ASSIGNMENT: Starting with the first line of the listing, quote each line exactly until and including the one with "lihtne kasutada. See", leaving pictures out.

RECORDS SUPPLIED:
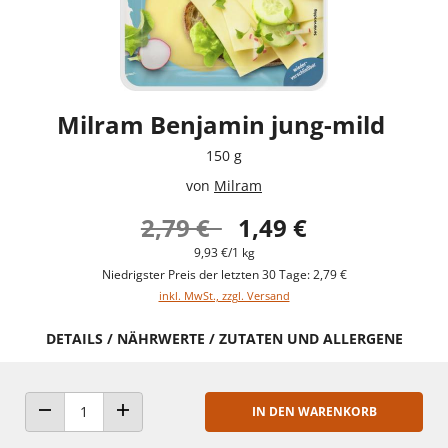
Milram Benjamin jung-mild
150 g
von
Milram
2,79 €
1,49 €
9,93 €/1 kg
Niedrigster Preis der letzten 30 Tage: 2,79 €
inkl. MwSt., zzgl. Versand
DETAILS / NÄHRWERTE / ZUTATEN UND ALLERGENE
IN DEN WARENKORB
ANZAHL VERRINGERN
ANZAHL ERHÖHEN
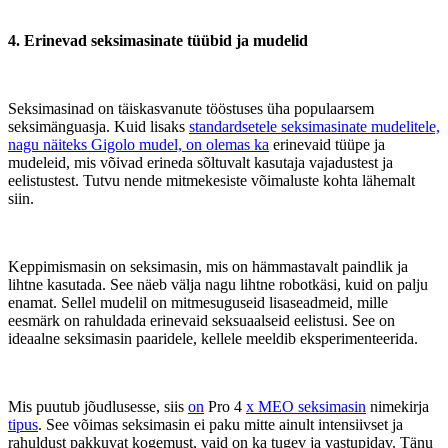
4. Erinevad seksimasinate tüübid ja mudelid
Seksimasinad on täiskasvanute tööstuses üha populaarsem
seksimänguasja. Kuid lisaks
standardsetele seksimasinate mudelitele,
nagu näiteks Gigolo mudel, on olemas ka
erinevaid tüüpe ja
mudeleid, mis võivad erineda sõltuvalt kasutaja vajadustest ja
eelistustest. Tutvu nende mitmekesiste võimaluste kohta lähemalt
siin.
Keppimismasin on seksimasin, mis on hämmastavalt paindlik ja
lihtne kasutada. See näeb välja nagu lihtne robotkäsi, kuid on palju
enamat. Sellel mudelil on mitmesuguseid lisaseadmeid, mille
eesmärk on rahuldada erinevaid seksuaalseid eelistusi. See on
ideaalne seksimasin paaridele, kellele meeldib eksperimenteerida.
Mis puutub jõudlusesse, siis
on
Pro 4
x MEO seksimasin
nimekirja
tipus
. See võimas seksimasin ei paku mitte ainult intensiivset ja
rahuldust pakkuvat kogemust, vaid on ka tugev ja vastupidav. Tänu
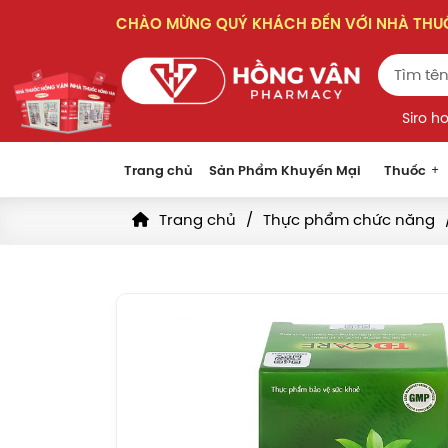
CHÀO MỪNG QUÝ KHÁCH ĐẾN VỚI NHÀ TH
Siro h
Trang chủ
Sản Phẩm Khuyến Mại
Thuốc
Trang chủ
Thực phẩm chức năng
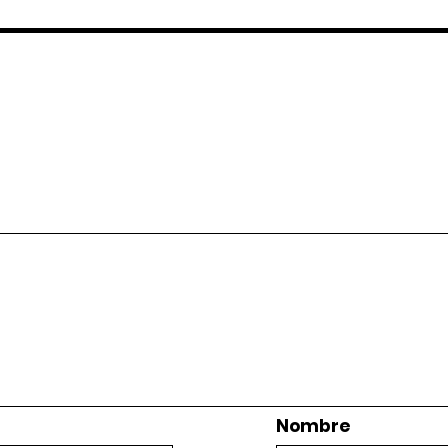
Nombre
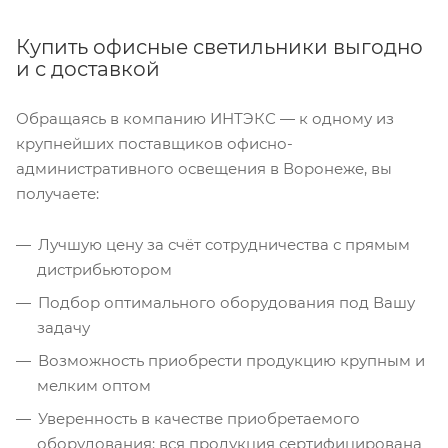
Купить офисные светильники выгодно
и с доставкой
Обращаясь в компанию ИНТЭКС — к одному из
крупнейших поставщиков офисно-
административного освещения в Воронеже, вы
получаете:
Лучшую цену за счёт сотрудничества с прямым
дистрибьютором
Подбор оптимального оборудования под Вашу
задачу
Возможность приобрести продукцию крупным и
мелким оптом
Уверенность в качестве приобретаемого
оборудования: вся продукция сертифицирована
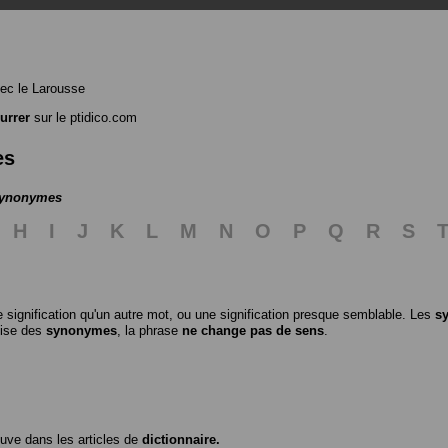
ec le Larousse
urrer
sur le ptidico.com
es
 synonymes
H
I
J
K
L
M
N
O
P
Q
R
S
 signification qu'un autre mot, ou une signification presque semblable. Les
s
ilise des
synonymes
, la phrase
ne change pas de sens
.
ouve dans les articles de
dictionnaire.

REPLY:
Milram Benjamin jung-mild
150 g
von
Milram
2,79 €
1,49 €
9,93 €/1 kg
Niedrigster Preis der letzten 30 Tage: 2,79 €
inkl. MwSt., zzgl. Versand
DETAILS / NÄHRWERTE / ZUTATEN UND ALLERGENE
IN DEN WARENKORB
ANZAHL VERRINGERN
ANZAHL ERHÖHEN
4. Erinevad seksimasinate tüübid ja mudelid
Seksimasinad on täiskasvanute tööstuses üha populaarsem
seksimänguasja. Kuid lisaks
standardsetele seksimasinate mudelitele,
nagu näiteks Gigolo mudel, on olemas ka
erinevaid tüüpe ja
mudeleid, mis võivad erineda sõltuvalt kasutaja vajadustest ja
eelistustest. Tutvu nende mitmekesiste võimaluste kohta lähemalt
siin.
Keppimismasin on seksimasin, mis on hämmastavalt paindlik ja
lihtne kasutada. See näeb välja nagu lihtne robotkäsi, kuid on palju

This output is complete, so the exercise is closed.